In behavioral economics, crowding in is the idea that paying too much for a task may get the wrong kind of people to do it. A classic example of crowding in is paying for blood donations, outlawed in the US and most of the rest of the world for several decades now. The problem, as Richard Titmuss described in The Gift Relationship: From Human Blood to Social Policy, is that offering cash for blood gets the exact wrong kind of blood donor: the type that could really go for some cash right now and therefore may not have the cleanest blood available.
Similarly, as we offer increasingly larger enticements to participate in the coin flip experiment, we seem to be crowding the 'doing this for fun' crowd out in favor of the 'optimizer' crowd. The effect should be particularly evident in the 100% group, where both a lot of altruists and a lot of optimizers are likely to end up, altruists because they do good work and optimizers because it pays to be qualified for restrictive tasks.
Luckily, this turned out to be a reasonably simple thing to test. Taking the 100%-ers as our experiment and 95-97% as our control group, we offered the same coin-flip experiment to 50 participants in each group and altering the payment for tails/heads to, one after the other, 10c/15c and 3c/8c. We kept the bonus at 5 cents and altering only the original offer, since the base payment is the only number Turkers can see before accepting the HIT.
Note: Error bars are at a 95% confidence interval.
From our experiment, it looks like while offering more money leads to more cheating for the 100% group, cheating actually goes down for the 95-97% control group. This fits with our hypothesis: in the 95-97% group, adding more money disincentives cheating - 5 cents for cheating looks less enticing if I've already received 10 cents and more enticing if I've only received 3. Dishonesty can be bought, but only at a reasonable multiplier to the base reward.
In the 100% group, however, the opposite occurs: the more money is offered, the more interesting the task becomes to optimizers, and optimizers cheat whenever they can get away with it.
The results are not quite statistically significant, as the error bars illustrate, but they tell a reasonably compelling story nonetheless.

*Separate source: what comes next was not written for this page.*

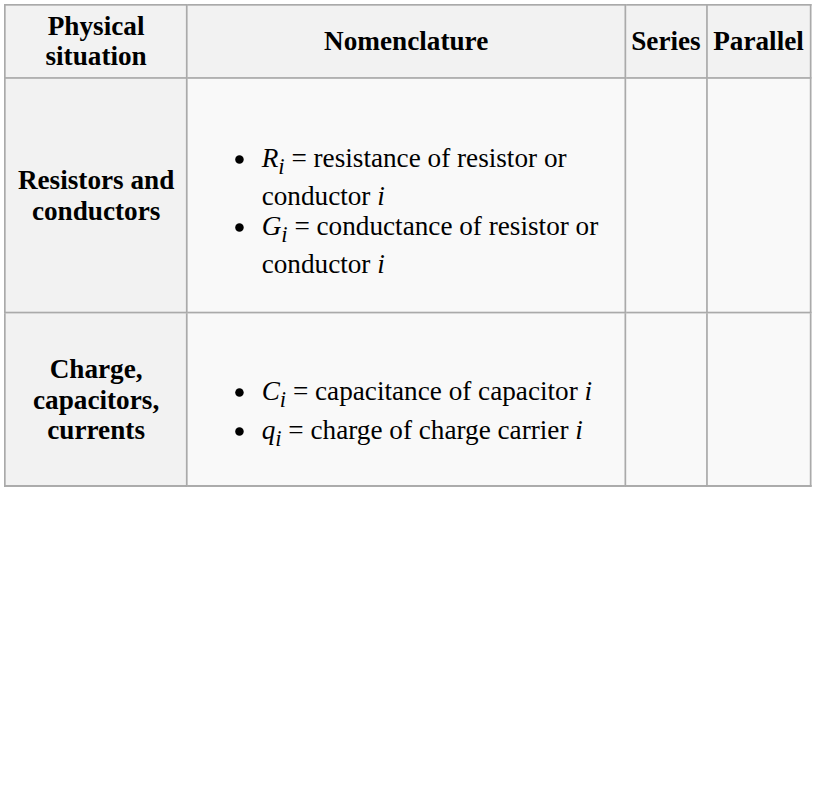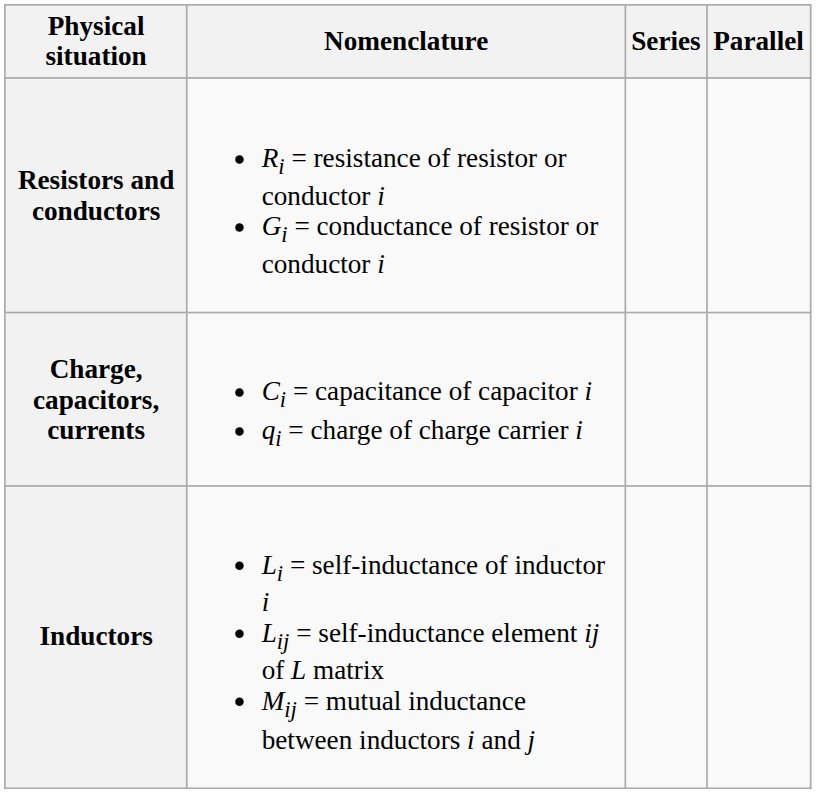+ row: Inductors | Li = self-inductance of inductor i Lij = self-inductance element ij of L matrix Mij = mutual inductance between inductors i and j
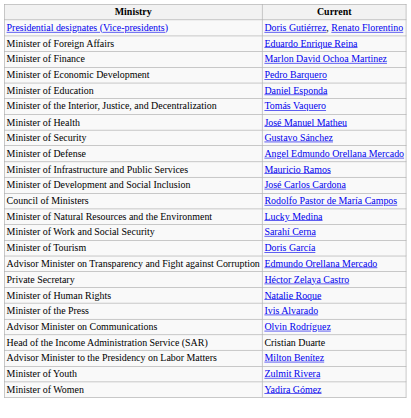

Do you agree with our hypothesis? What other, alternate explanations might exist for these results?
We collected additional data about the Turkers as we conducted our experiment. Here's some of the analysis I intend for Part 3:
- Cheating by Time Taken: Can we predict whether a Turker really flipped a coin or not by looking at how long the assignment took them?
- Cabal Trends: Can we identify any collusion amongst Turkers? Assuming Turkers share tasks, are there any patterns of heads-heads-heads-heads... in our data within a fairly short time span?

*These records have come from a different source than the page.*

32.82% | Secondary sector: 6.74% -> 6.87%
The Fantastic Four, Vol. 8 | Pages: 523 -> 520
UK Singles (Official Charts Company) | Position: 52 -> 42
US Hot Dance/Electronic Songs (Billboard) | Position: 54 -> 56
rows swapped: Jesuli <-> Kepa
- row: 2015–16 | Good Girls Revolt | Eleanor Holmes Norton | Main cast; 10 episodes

- National Trends: Most Turkers (>90%, in our case) are either in the US or in India. Do Americans or Indians cheat more? Is either group more likely to be 100%-ers? Are Americans less likely to accept low-paying tasks? We started tracking IPs only by the time we ran the 3c/8c and 10c/15c groups, but even that subset of data points remain interesting.
Any ideas for other interesting analysis I should run?